Entre os nove integrantes do conselho de administração da Cosan só há uma mulher, Ana Paula Pessoa, que foi a primeira eleita Ao cargo. Não é uma proporção injusta?
Temos uma mulher na Cosan, mas colocamos mulheres na Rumo [outra empresa do grupo] e em breve haverá surpresas no conselho da Raízen, que não posso adiantar. Na Compass temos uma pessoa negra… É uma jornada e primeiramente temos de nos preocupar com os skills que nos faltam. Um conselho precisa de alguém mais ligado à sustentabilidade, de alguém mais próximo à indústria. Mas as últimas indicações trazem mais diversidade, e é nisso que precisamos focar. A evolução precisa ser consistente.
Por que a Cosan sente falta de mais um “E”, de economia, na sigla ESG?

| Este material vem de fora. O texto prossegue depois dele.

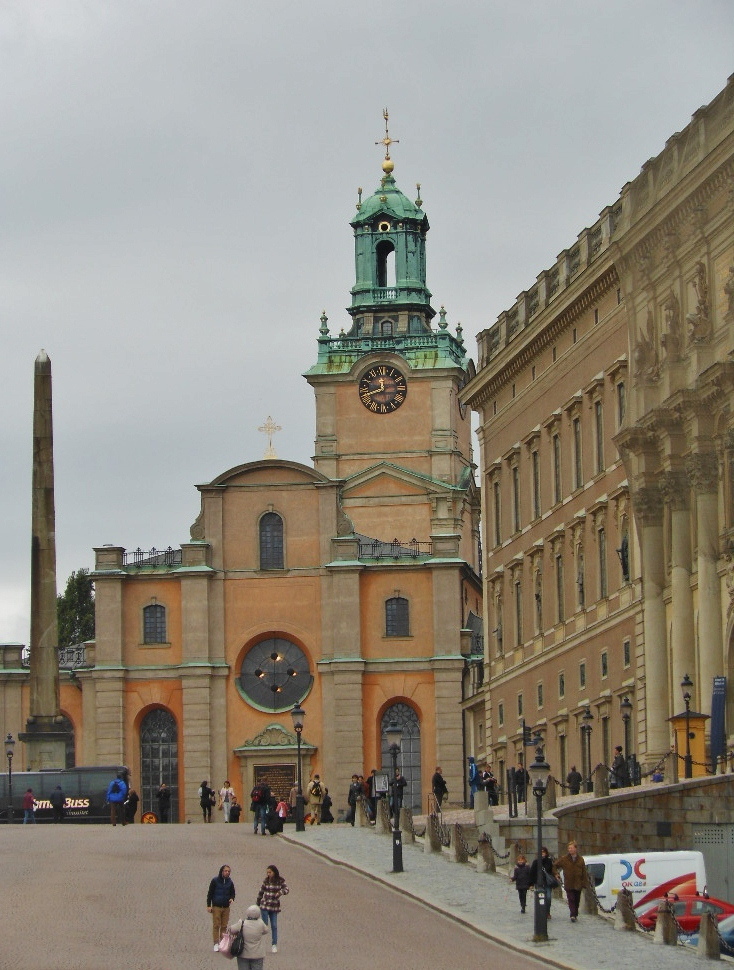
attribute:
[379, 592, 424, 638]
window — on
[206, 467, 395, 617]
wall — side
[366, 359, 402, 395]
hands — yellow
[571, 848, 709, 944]
van — white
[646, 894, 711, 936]
car — red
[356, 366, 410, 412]
face — black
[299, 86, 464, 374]
top — green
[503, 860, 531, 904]
person — walking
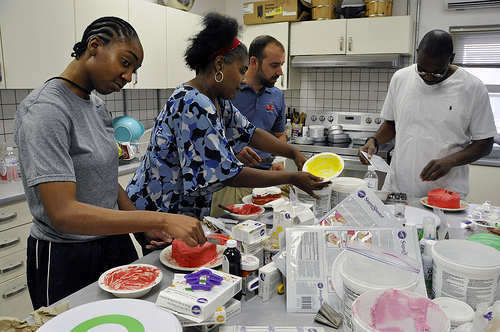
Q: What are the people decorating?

Porque essa sigla precisa fazer sentido economicamente. Os líderes de uma empresa são remunerados para garantir a perenidade dos negócios. Não estamos aqui para garantir o resultado de hoje ou do próximo trimestre, mas para fazer com que a Cosan esteja aqui nos próximos 100 anos. O lado econômico, portanto, sempre precisa fazer parte da equação. Não queremos fazer nada porque está na moda ou é bonitinho, mas porque melhora os resultados. ESG é um tremendo negócio, mas se for atrelado a retornos. E, novamente, diversidade é um bom negócio. Sendo puramente capitalista, quem não aposta nela está deixando dinheiro na mesa.